The outcome is a more transparent and defensible approach to sediment quality assessment. These findings will be incorporated in new Guideline revisions as well as in the current revision of the National Ocean Disposal Guidelines for Dredged Material.
Sediment assessment and remediation options for Australian water authorities
The CSIRO group is frequently requested to provide guidance to regulators and industries on emerging contamination issues. Site-specific assessment issues require the rapid generation of new techniques and knowledge and often impedes decision making by regulators. CSIRO research has had direct application to the assessment of contaminated sediments and their subsequent management in Newcastle Harbour, Sydney Harbour, Port Kembla, Gunnamatta Bay, and Shellharbour (NSW), Moreton Bay, Townsville Harbour and Port Curtis (Qld), Port of Melbourne (Vic), and Cockburn Sound (WA). Decisions based on these assessments will involve remediation that appropriately protects aquatic and benthic ecosystems.
CSIRO investigated the likely impacts of acidic, metal-contaminated groundwater from remediated industrial sites on Sydney Harbour, finding that impacted hot-spots would occur in sandy sediments. Capping of contaminated sediments with sand, and occasionally more expensive zeolite materials, is often proposed as a remediation option for severely contaminated sites. CSIRO demonstrated that natural silty sediments are more suitable as capping materials than sand or zeolites, as they effectively prevent contaminant fluxes and provide an adequate substrate for recolonising biota.
The Centre for Environmental Contaminants Research has promoted its research on procedures for the assessment and regulation of contaminated sediments at specialist workshops in Sydney, Melbourne, Brisbane, Adelaide and Christchurch, at national and international meetings and in some 33 journal publications in the period 2001-2006 including co-editing of the international (SETAC) publication ‘Use of Sediment Quality Guidelines and Related Tools for the Assessment of Contaminated Sediments’.

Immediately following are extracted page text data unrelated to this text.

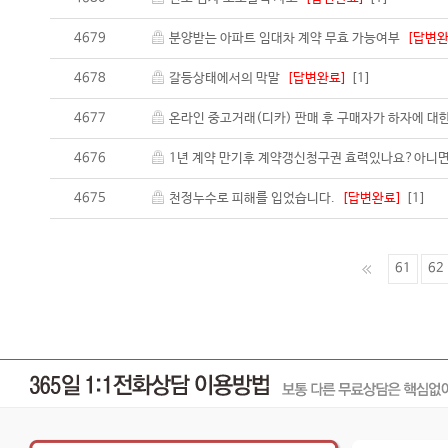
4679
분양받는 아파트 임대차 계약 무효 가능여부
[답변완
4678
갈등상태에서의 막말
[답변완료]
[1]
4677
온라인 중고거래(디카) 판매 후 구매자가 하자에 대
4676
1년 계약 만기후 계약갱신청구권 효력있나요?아니면
4675
천정누수로 피해를 입었습니다.
[답변완료]
[1]
61
62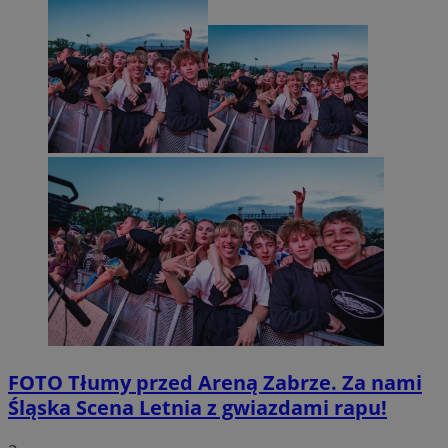
FOTO
Tłumy przed Areną Zabrze. Za nami
Śląska Scena Letnia z gwiazdami rapu!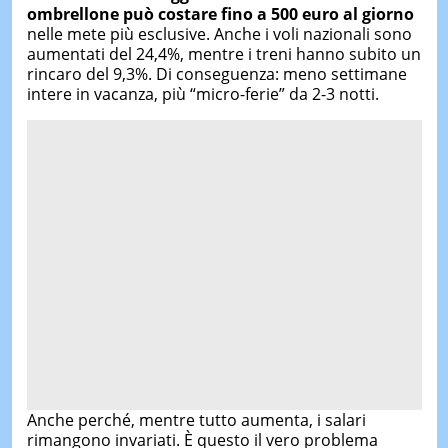
ombrellone può costare fino a 500 euro al giorno
nelle mete più esclusive. Anche i voli nazionali sono
aumentati del 24,4%, mentre i treni hanno subito un
rincaro del 9,3%. Di conseguenza: meno settimane
intere in vacanza, più “micro-ferie” da 2-3 notti.
Anche perché, mentre tutto aumenta, i salari
rimangono invariati. È questo il vero problema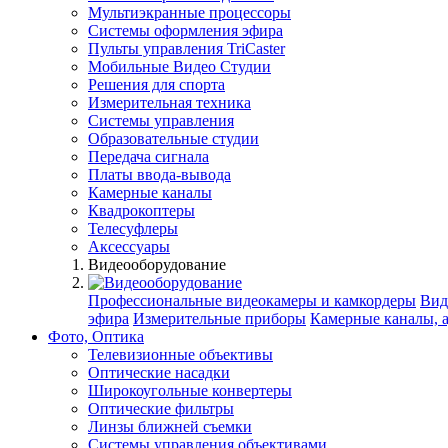
Мультиэкранные процессоры
Системы оформления эфира
Пульты управления TriCaster
Мобильные Видео Студии
Решения для спорта
Измерительная техника
Системы управления
Образовательные студии
Передача сигнала
Платы ввода-вывода
Камерные каналы
Квадрокоптеры
Телесуфлеры
Аксессуары
Видеооборудование
Профессиональные видеокамеры и камкордеры
Вид
эфира
Измерительные приборы
Камерные каналы, 
Фото, Оптика
Телевизионные объективы
Оптические насадки
Широкоугольные конвертеры
Оптические фильтры
Линзы ближней съемки
Системы управления объективами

To overcome the need for better assessment guidance from environmental consultants, industry and water regulators, CECR produced a Handbook of Sediment Quality Assessment in 2005, that incorporated their research innovations and the latest state-of-the-science in an informative Australian guidance document. This has so far been downloaded from its website over 25 000 times. CECR has provided ongoing sediment assessment advice to consultants and regulators in NSW, VIC, SA, WA, TAS and QLD.
- Batley GE, 2009, Personal communication.